Capitalization (including options/warrants)

Stock Price: $15.00
Shares 14.8
Equity Cap 221.6
Cash 68.5
Debt 249.3
Enterprise Value 402.4

Valuation

We believe that LTM Adj. EBITDA is deceiving as it does fully reflect a full year of the Arbinet acquisition (and associated cost savings) and the overall improvement in PTGI’s core business (as illustrated below). We believe a conservative way of projecting 2012 is to annualize Q4 2011, although this does not give credit for any (likely) growth and improvements in the business, and $4 million of additional Arbinet cost saving management projects for 2012 . We have also shown Adj. EBITDA with and with corporate overhead because if the company is sold, the buyer(s) may be able to eliminate much of this expense.

Adjusted EBITDA EV/
LTM: $88.6 4.5x
Annualized Q4: $102.8 3.9x
LTM – Excluding Corp.: $101.2 4.0x
Annualized Q4 – Excluding Corp.: $114.8   3.5x

Improving Financials

PTGI’s Adjusted EBITDA improved throughout the year as a result of its improving operations, more data center business, the Arbinet acquisition and the related cost savings. As a result of this sequential improvement, it is deceiving to value the company on an LTM basis.

Quarter Adj. EBITDA
Q1 $19.8
Q2 $20.7
Q3 $22.4
Q4 $25.7
CY 2011 $88.6

Strategic Alternatives Process

Oct 4, 2011 PTGI announced that the Special Committee of its Board had retained Jefferies to explore strategic alternatives to enhance shareholder value. (one might wonder why a “special committee” was formed in the first place). To date there have been no major announcements regarding this process, but on the recent earning call, management indicated that the process is still on going.
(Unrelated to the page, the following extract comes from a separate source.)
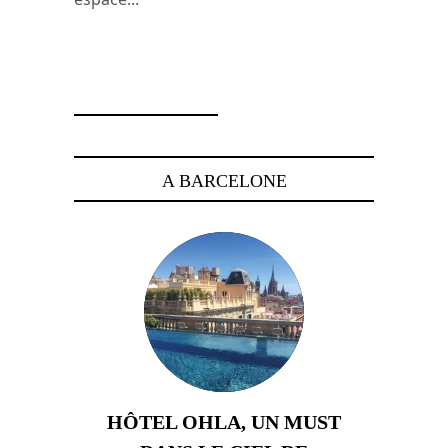
31 janvier 2016
A BARCELONE
HÔTEL OHLA, UN MUST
Why the stock is misunderstood

  1. To understand true EBITDA requires some work and the stock does not screen well.
  2. PTGI has no sell side analysts to promote the stock.
  3. PTGI did a large acquisition on February 28, 2011 when it acquired Arbinet for ~$50 million (3.2mm shares). While the balance sheet reflects the full purchase price, reported LTM figures include only approximately ¾ of a year’s contribution from Arbinet. Furthermore, the LTM figures do not include a full year’s contribution of the significant cost savings the company expects to generate from the acquisition. Management projects $3 million in cost savings in 2011 and $7 million in 2012.
  4. In July 2011, PTGI refinanced most of its debt, replacing a lot of debt at 13% and 14.25% with new debt at 10%. The annual interest savings from this refinancing is approximately $9 and since it occurred mid-year, is not fully reflected in LTM results.
  5. In 2011, PTGI incurred numerous non-recurring items that distorted reported operating profit.
  6. In 2011, PTGI incurred numerous non-recurring items below operating profit that distorted reported net income.
  7. While not readily apparent, in the recent conference call management said that 25% of its EBITDA now comes from its data centers business. This high margin, high growth business typically commands a much higher valuation multiple that other telecom businesses.
  8. Management does not do a great job of telling the story to the street…but management is likely focused on/distracted with exploring strategic alternatives and dealing with potential bidders..
  9. PTGI has approximately $13mm of annual corporate overhead, much of which might go away if the company were sold.
  10. Like many telecom companies, PTGI is not an EPS story because it has significant non-cash depreciation and amortization expense which depresses EPS. In 2011, D&A was $65 million and capex was only $31 million, so we believe PTGI should be valued on EBITDA not EPS.
  11. The company has a collection of assets that are geographically and operationally diverse, so it’s not a simple company to describe.
  12. Under a different management team and several years ago, PTGI filed for bankruptcy. This may have created a taint in some investors mind and some ugly GAAP accounting issues.
  13. Many investors who received equity securities as part of the emergence from bankruptcy have had a nice gain. PTGI is an illiquid stock so any selling can dampen stock price appreciation.